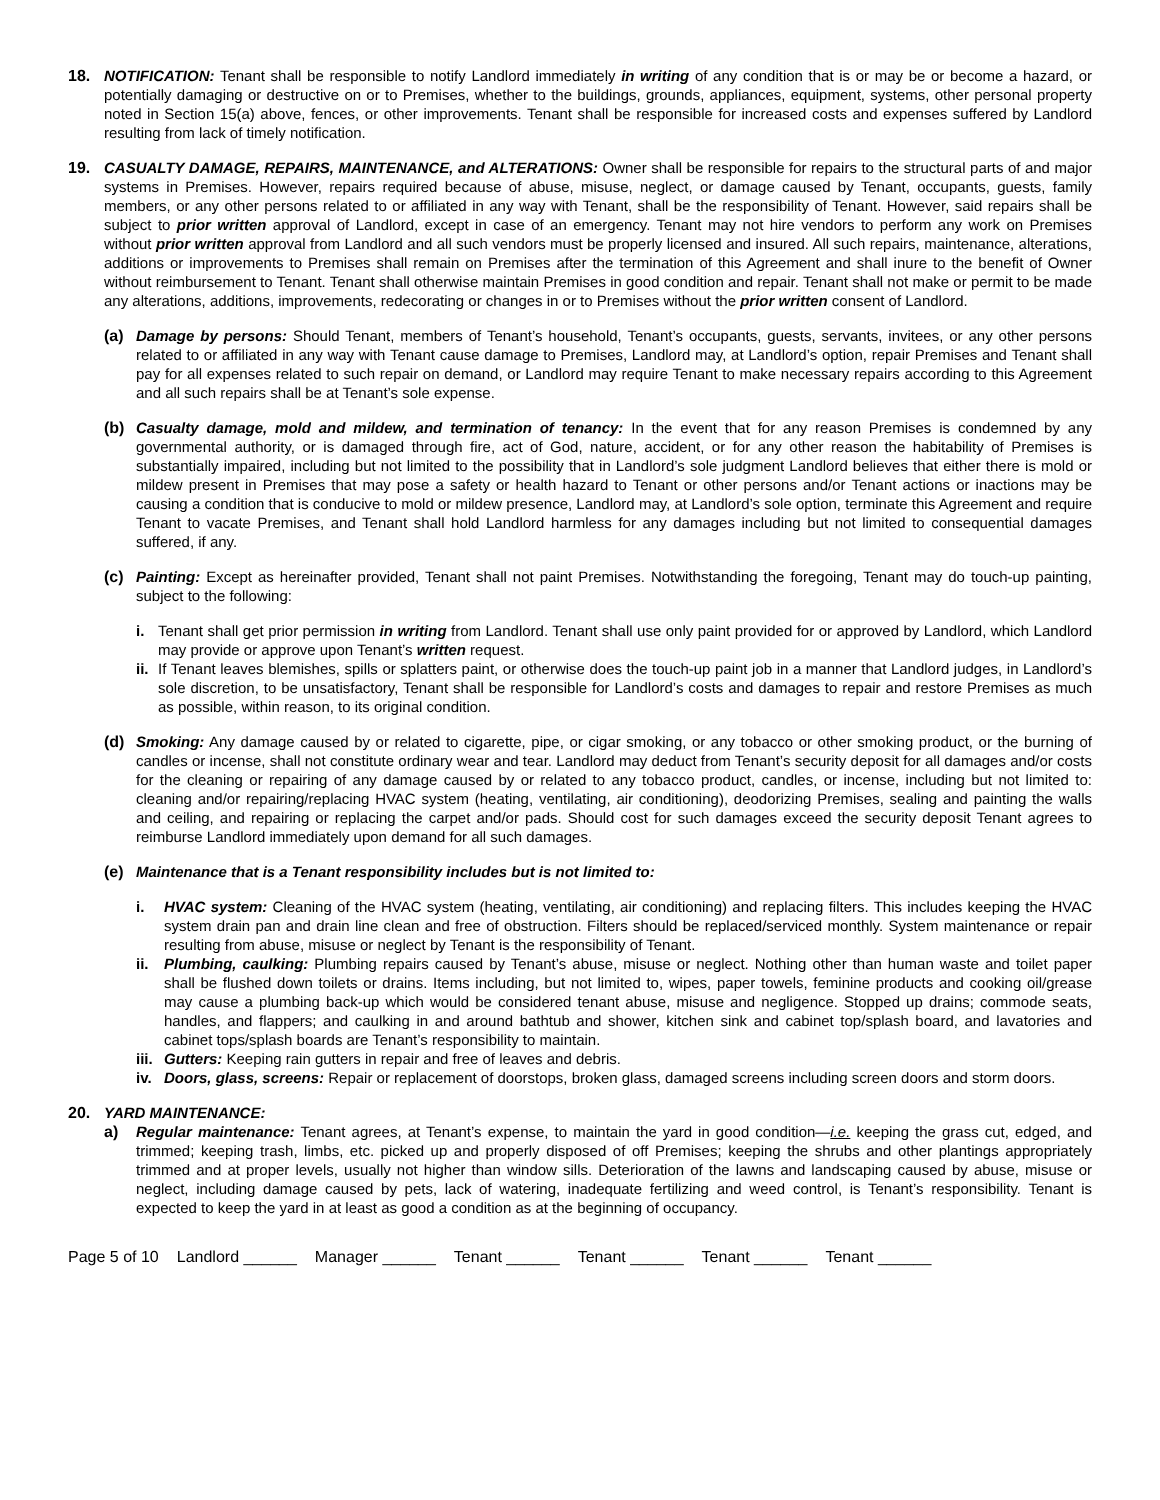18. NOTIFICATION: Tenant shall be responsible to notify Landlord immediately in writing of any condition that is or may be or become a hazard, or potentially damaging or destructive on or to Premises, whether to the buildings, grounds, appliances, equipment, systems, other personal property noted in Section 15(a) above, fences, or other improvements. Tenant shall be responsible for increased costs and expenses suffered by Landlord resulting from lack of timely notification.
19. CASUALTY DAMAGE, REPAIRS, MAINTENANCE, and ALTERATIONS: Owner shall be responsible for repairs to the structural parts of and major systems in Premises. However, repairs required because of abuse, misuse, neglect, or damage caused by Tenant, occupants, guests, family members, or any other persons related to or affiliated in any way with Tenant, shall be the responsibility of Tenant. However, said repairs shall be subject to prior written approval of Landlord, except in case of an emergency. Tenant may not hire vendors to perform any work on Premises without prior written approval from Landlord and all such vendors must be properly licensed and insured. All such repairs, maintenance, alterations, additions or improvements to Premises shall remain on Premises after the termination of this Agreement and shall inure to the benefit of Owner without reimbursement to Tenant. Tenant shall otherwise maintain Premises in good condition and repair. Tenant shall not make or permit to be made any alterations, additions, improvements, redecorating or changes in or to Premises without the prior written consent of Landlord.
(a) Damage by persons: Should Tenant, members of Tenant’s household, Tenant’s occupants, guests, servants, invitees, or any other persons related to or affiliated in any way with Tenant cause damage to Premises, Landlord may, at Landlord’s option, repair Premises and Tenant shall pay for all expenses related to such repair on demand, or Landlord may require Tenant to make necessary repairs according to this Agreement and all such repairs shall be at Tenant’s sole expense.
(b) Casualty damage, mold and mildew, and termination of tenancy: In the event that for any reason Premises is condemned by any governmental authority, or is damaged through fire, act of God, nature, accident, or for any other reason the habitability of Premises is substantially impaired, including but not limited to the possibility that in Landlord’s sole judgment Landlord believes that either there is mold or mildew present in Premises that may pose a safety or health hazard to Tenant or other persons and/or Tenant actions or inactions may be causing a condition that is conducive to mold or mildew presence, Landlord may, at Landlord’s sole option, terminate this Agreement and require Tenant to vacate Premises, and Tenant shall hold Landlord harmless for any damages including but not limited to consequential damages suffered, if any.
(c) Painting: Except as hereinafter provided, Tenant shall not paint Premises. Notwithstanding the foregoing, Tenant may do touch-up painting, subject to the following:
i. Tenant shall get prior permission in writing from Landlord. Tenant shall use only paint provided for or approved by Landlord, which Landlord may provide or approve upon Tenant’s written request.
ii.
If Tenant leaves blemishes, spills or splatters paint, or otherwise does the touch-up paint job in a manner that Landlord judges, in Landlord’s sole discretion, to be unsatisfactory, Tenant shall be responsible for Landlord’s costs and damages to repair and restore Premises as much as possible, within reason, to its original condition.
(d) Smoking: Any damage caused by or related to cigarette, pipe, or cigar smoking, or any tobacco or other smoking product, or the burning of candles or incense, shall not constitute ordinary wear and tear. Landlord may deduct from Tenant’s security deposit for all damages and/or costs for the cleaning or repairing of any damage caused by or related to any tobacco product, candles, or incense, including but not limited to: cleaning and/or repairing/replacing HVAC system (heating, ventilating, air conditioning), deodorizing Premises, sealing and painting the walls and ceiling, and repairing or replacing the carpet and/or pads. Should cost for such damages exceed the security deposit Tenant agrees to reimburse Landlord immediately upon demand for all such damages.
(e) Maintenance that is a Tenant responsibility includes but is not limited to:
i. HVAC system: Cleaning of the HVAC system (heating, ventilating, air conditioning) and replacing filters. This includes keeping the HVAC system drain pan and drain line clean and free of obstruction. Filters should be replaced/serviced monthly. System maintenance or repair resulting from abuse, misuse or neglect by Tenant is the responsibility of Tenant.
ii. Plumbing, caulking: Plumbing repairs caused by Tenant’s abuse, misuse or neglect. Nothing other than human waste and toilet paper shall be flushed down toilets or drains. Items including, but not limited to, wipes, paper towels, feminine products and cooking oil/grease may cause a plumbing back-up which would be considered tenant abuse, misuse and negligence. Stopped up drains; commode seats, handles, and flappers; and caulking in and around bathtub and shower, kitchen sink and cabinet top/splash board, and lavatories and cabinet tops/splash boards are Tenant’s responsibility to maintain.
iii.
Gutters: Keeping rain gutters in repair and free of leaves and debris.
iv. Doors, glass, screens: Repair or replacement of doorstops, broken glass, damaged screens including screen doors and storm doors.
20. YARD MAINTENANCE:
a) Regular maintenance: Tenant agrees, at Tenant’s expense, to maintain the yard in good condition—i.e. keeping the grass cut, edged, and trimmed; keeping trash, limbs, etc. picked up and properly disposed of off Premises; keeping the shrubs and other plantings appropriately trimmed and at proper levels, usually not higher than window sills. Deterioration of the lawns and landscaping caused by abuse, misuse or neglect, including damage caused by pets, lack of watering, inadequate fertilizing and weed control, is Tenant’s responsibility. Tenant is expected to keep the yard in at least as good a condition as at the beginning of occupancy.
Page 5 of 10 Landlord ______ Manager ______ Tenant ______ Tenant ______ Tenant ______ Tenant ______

* * *

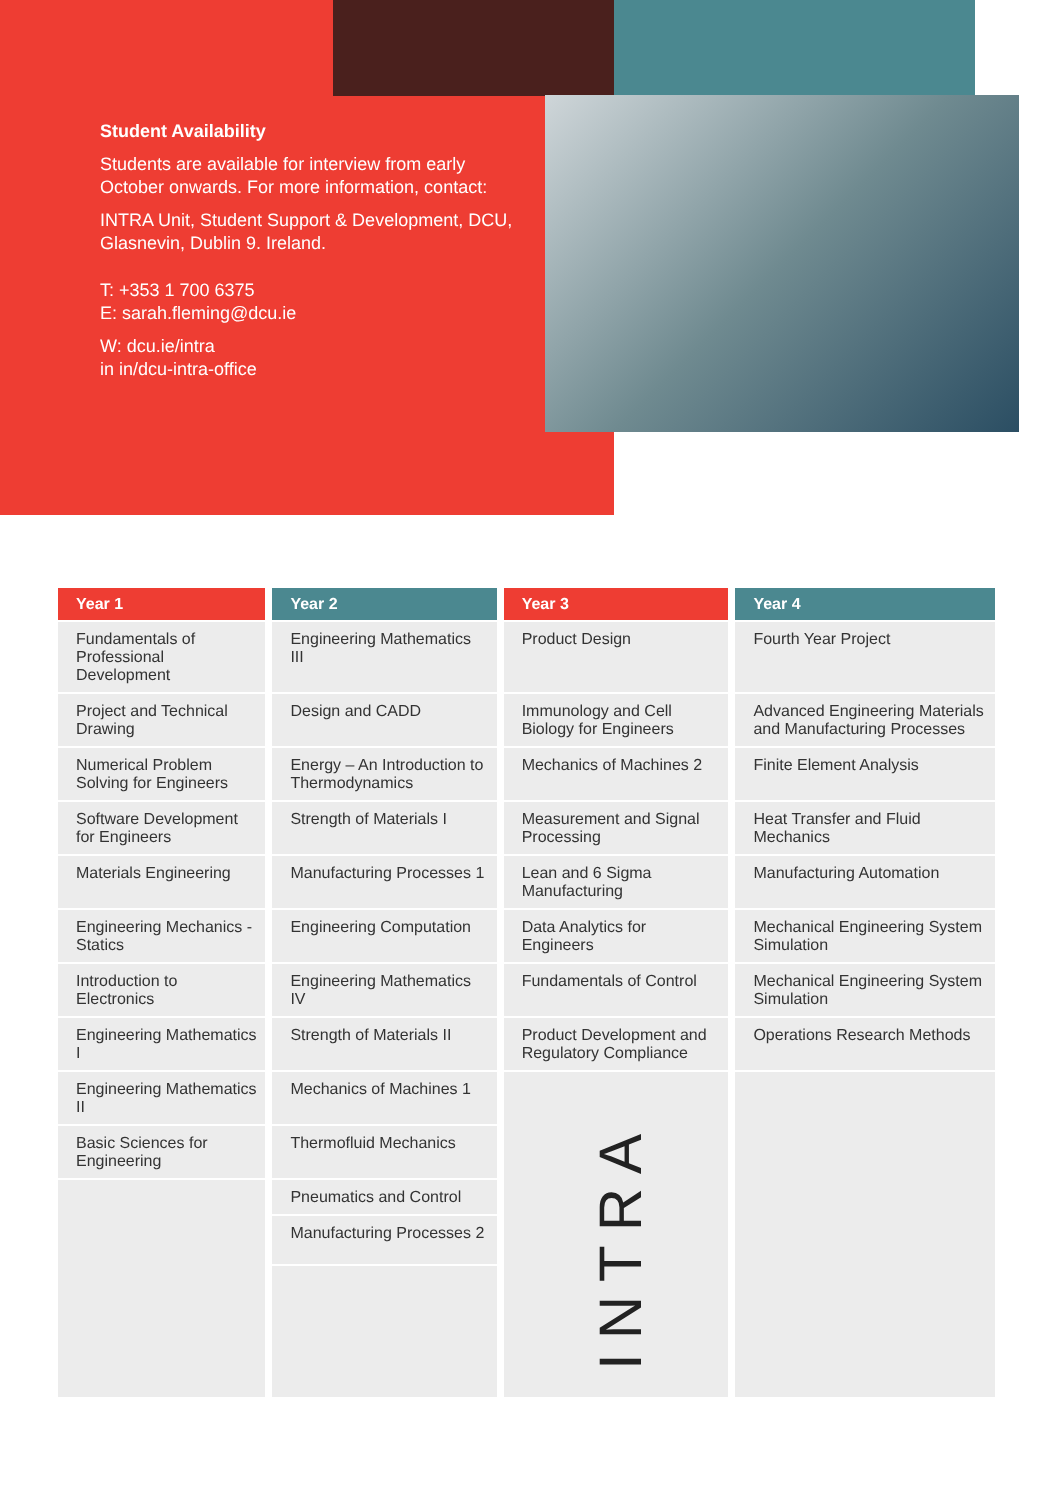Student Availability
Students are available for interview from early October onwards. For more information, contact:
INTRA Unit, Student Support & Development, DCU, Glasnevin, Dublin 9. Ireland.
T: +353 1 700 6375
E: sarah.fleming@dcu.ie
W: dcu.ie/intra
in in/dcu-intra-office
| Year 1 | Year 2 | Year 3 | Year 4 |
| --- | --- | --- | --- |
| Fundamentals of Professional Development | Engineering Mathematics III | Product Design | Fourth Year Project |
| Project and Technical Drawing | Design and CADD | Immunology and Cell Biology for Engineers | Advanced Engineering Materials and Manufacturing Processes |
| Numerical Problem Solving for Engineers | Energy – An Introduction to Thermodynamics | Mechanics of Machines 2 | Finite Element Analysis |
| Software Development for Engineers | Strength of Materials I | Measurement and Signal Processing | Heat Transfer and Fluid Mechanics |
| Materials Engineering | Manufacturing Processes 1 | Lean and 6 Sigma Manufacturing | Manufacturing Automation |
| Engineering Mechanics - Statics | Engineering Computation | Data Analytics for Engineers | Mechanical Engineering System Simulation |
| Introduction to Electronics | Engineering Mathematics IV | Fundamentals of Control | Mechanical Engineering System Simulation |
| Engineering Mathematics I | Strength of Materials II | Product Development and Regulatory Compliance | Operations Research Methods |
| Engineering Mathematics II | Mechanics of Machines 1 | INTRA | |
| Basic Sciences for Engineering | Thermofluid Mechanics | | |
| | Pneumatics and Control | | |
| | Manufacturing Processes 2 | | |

*PROBLEM STATEMENT:* Please output exactly the lines between the one holding "Engineers | Mechanical Engineering System Simulation |" and the one holding "Control | Mechanical Engineering System Simulation |" in the records above, inclusive, and nothing more.

*RESULT BELOW:*
| Engineering Mechanics - Statics | Engineering Computation | Data Analytics for Engineers | Mechanical Engineering System Simulation |
| Introduction to Electronics | Engineering Mathematics IV | Fundamentals of Control | Mechanical Engineering System Simulation |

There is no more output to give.